Apesar de Kitty Fane ser uma personagem fútil, egocêntrica e muitas vezes desprezível pela forma como pensa e se comporta, dei por mim com muita dificuldade em não gostar dela. O mérito todo vai para o autor, que consegue pintar um retrato perfeito desta personagem, com todos os tons e sub-tons necessários à sua compreensão. Kitty Fane é perfeita na sua imperfeição, é uma personagem que falha, que nós sabemos que falha e que vai voltar a falhar, mas com a qual não conseguimos deixar de sentir uma certa simpatia porque, no fundo, é uma imagem genuína das nossas próprias imperfeições.

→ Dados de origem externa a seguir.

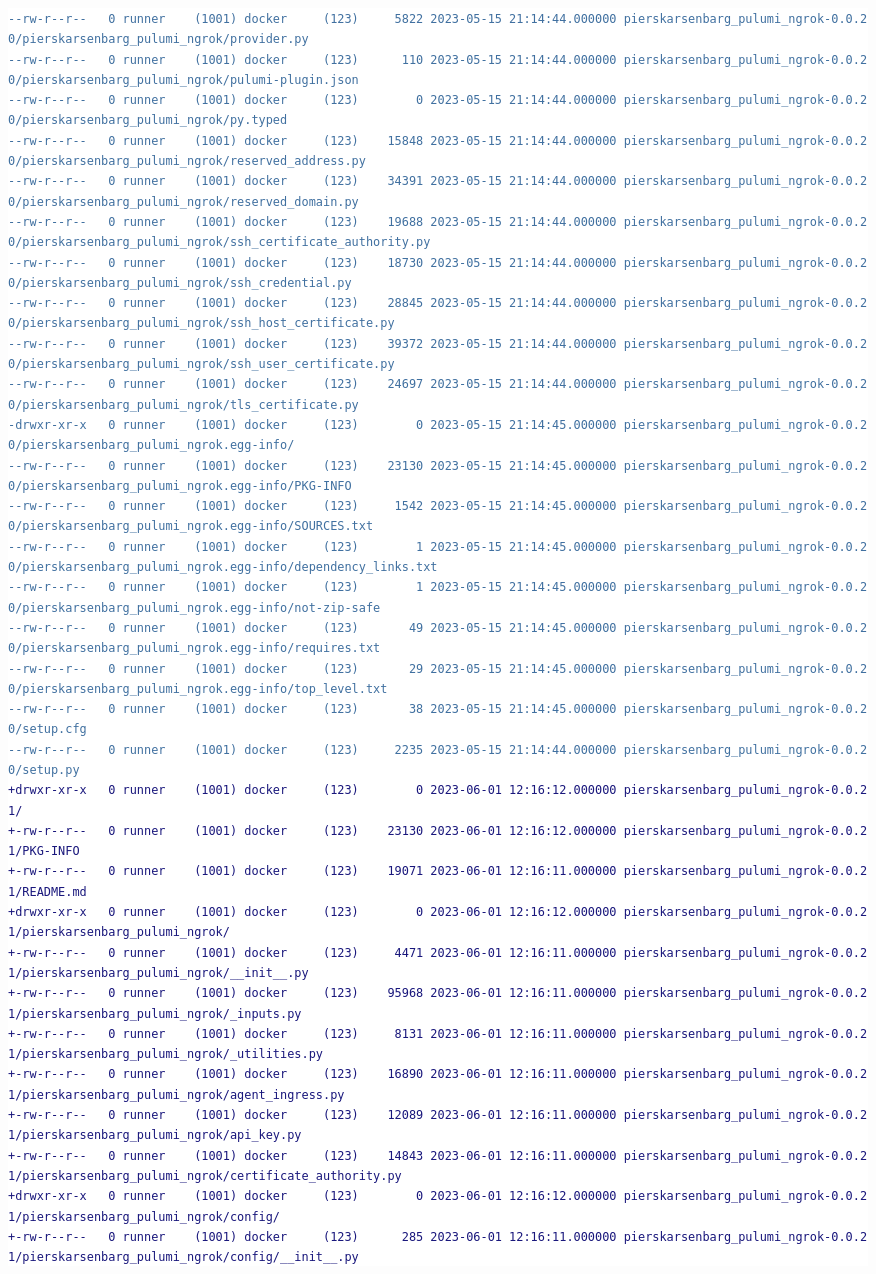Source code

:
 ```diff
--rw-r--r--   0 runner    (1001) docker     (123)     5822 2023-05-15 21:14:44.000000 pierskarsenbarg_pulumi_ngrok-0.0.20/pierskarsenbarg_pulumi_ngrok/provider.py
--rw-r--r--   0 runner    (1001) docker     (123)      110 2023-05-15 21:14:44.000000 pierskarsenbarg_pulumi_ngrok-0.0.20/pierskarsenbarg_pulumi_ngrok/pulumi-plugin.json
--rw-r--r--   0 runner    (1001) docker     (123)        0 2023-05-15 21:14:44.000000 pierskarsenbarg_pulumi_ngrok-0.0.20/pierskarsenbarg_pulumi_ngrok/py.typed
--rw-r--r--   0 runner    (1001) docker     (123)    15848 2023-05-15 21:14:44.000000 pierskarsenbarg_pulumi_ngrok-0.0.20/pierskarsenbarg_pulumi_ngrok/reserved_address.py
--rw-r--r--   0 runner    (1001) docker     (123)    34391 2023-05-15 21:14:44.000000 pierskarsenbarg_pulumi_ngrok-0.0.20/pierskarsenbarg_pulumi_ngrok/reserved_domain.py
--rw-r--r--   0 runner    (1001) docker     (123)    19688 2023-05-15 21:14:44.000000 pierskarsenbarg_pulumi_ngrok-0.0.20/pierskarsenbarg_pulumi_ngrok/ssh_certificate_authority.py
--rw-r--r--   0 runner    (1001) docker     (123)    18730 2023-05-15 21:14:44.000000 pierskarsenbarg_pulumi_ngrok-0.0.20/pierskarsenbarg_pulumi_ngrok/ssh_credential.py
--rw-r--r--   0 runner    (1001) docker     (123)    28845 2023-05-15 21:14:44.000000 pierskarsenbarg_pulumi_ngrok-0.0.20/pierskarsenbarg_pulumi_ngrok/ssh_host_certificate.py
--rw-r--r--   0 runner    (1001) docker     (123)    39372 2023-05-15 21:14:44.000000 pierskarsenbarg_pulumi_ngrok-0.0.20/pierskarsenbarg_pulumi_ngrok/ssh_user_certificate.py
--rw-r--r--   0 runner    (1001) docker     (123)    24697 2023-05-15 21:14:44.000000 pierskarsenbarg_pulumi_ngrok-0.0.20/pierskarsenbarg_pulumi_ngrok/tls_certificate.py
-drwxr-xr-x   0 runner    (1001) docker     (123)        0 2023-05-15 21:14:45.000000 pierskarsenbarg_pulumi_ngrok-0.0.20/pierskarsenbarg_pulumi_ngrok.egg-info/
--rw-r--r--   0 runner    (1001) docker     (123)    23130 2023-05-15 21:14:45.000000 pierskarsenbarg_pulumi_ngrok-0.0.20/pierskarsenbarg_pulumi_ngrok.egg-info/PKG-INFO
--rw-r--r--   0 runner    (1001) docker     (123)     1542 2023-05-15 21:14:45.000000 pierskarsenbarg_pulumi_ngrok-0.0.20/pierskarsenbarg_pulumi_ngrok.egg-info/SOURCES.txt
--rw-r--r--   0 runner    (1001) docker     (123)        1 2023-05-15 21:14:45.000000 pierskarsenbarg_pulumi_ngrok-0.0.20/pierskarsenbarg_pulumi_ngrok.egg-info/dependency_links.txt
--rw-r--r--   0 runner    (1001) docker     (123)        1 2023-05-15 21:14:45.000000 pierskarsenbarg_pulumi_ngrok-0.0.20/pierskarsenbarg_pulumi_ngrok.egg-info/not-zip-safe
--rw-r--r--   0 runner    (1001) docker     (123)       49 2023-05-15 21:14:45.000000 pierskarsenbarg_pulumi_ngrok-0.0.20/pierskarsenbarg_pulumi_ngrok.egg-info/requires.txt
--rw-r--r--   0 runner    (1001) docker     (123)       29 2023-05-15 21:14:45.000000 pierskarsenbarg_pulumi_ngrok-0.0.20/pierskarsenbarg_pulumi_ngrok.egg-info/top_level.txt
--rw-r--r--   0 runner    (1001) docker     (123)       38 2023-05-15 21:14:45.000000 pierskarsenbarg_pulumi_ngrok-0.0.20/setup.cfg
--rw-r--r--   0 runner    (1001) docker     (123)     2235 2023-05-15 21:14:44.000000 pierskarsenbarg_pulumi_ngrok-0.0.20/setup.py
+drwxr-xr-x   0 runner    (1001) docker     (123)        0 2023-06-01 12:16:12.000000 pierskarsenbarg_pulumi_ngrok-0.0.21/
+-rw-r--r--   0 runner    (1001) docker     (123)    23130 2023-06-01 12:16:12.000000 pierskarsenbarg_pulumi_ngrok-0.0.21/PKG-INFO
+-rw-r--r--   0 runner    (1001) docker     (123)    19071 2023-06-01 12:16:11.000000 pierskarsenbarg_pulumi_ngrok-0.0.21/README.md
+drwxr-xr-x   0 runner    (1001) docker     (123)        0 2023-06-01 12:16:12.000000 pierskarsenbarg_pulumi_ngrok-0.0.21/pierskarsenbarg_pulumi_ngrok/
+-rw-r--r--   0 runner    (1001) docker     (123)     4471 2023-06-01 12:16:11.000000 pierskarsenbarg_pulumi_ngrok-0.0.21/pierskarsenbarg_pulumi_ngrok/__init__.py
+-rw-r--r--   0 runner    (1001) docker     (123)    95968 2023-06-01 12:16:11.000000 pierskarsenbarg_pulumi_ngrok-0.0.21/pierskarsenbarg_pulumi_ngrok/_inputs.py
+-rw-r--r--   0 runner    (1001) docker     (123)     8131 2023-06-01 12:16:11.000000 pierskarsenbarg_pulumi_ngrok-0.0.21/pierskarsenbarg_pulumi_ngrok/_utilities.py
+-rw-r--r--   0 runner    (1001) docker     (123)    16890 2023-06-01 12:16:11.000000 pierskarsenbarg_pulumi_ngrok-0.0.21/pierskarsenbarg_pulumi_ngrok/agent_ingress.py
+-rw-r--r--   0 runner    (1001) docker     (123)    12089 2023-06-01 12:16:11.000000 pierskarsenbarg_pulumi_ngrok-0.0.21/pierskarsenbarg_pulumi_ngrok/api_key.py
+-rw-r--r--   0 runner    (1001) docker     (123)    14843 2023-06-01 12:16:11.000000 pierskarsenbarg_pulumi_ngrok-0.0.21/pierskarsenbarg_pulumi_ngrok/certificate_authority.py
+drwxr-xr-x   0 runner    (1001) docker     (123)        0 2023-06-01 12:16:12.000000 pierskarsenbarg_pulumi_ngrok-0.0.21/pierskarsenbarg_pulumi_ngrok/config/
+-rw-r--r--   0 runner    (1001) docker     (123)      285 2023-06-01 12:16:11.000000 pierskarsenbarg_pulumi_ngrok-0.0.21/pierskarsenbarg_pulumi_ngrok/config/__init__.py
```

Já disse que fiquei deliciada com a prosa de W. Somerset Maugham? Na sua aparente simplicidade, a escrita oferece-nos uma caracterização sublime da sua personagem principal e é notável também a forma como o leitor percebe quem é Walter Fane apesar de só o conhecermos através dos olhos da sua mulher. Quanto ao enredo, não gostei do final mas sinto que não podia ter sido de outra forma. Há livros em que o autor nos irrita com as suas escolhas, em que achamos que as coisas deveriam ter acontecido de outro modo… aqui não. Desejei sinceramente que este livro não fosse tão triste, mas sei que se não fosse exatamente o que é não me teria marcado tanto. Sem dúvida, um dos melhores livros que li nos últimos tempos.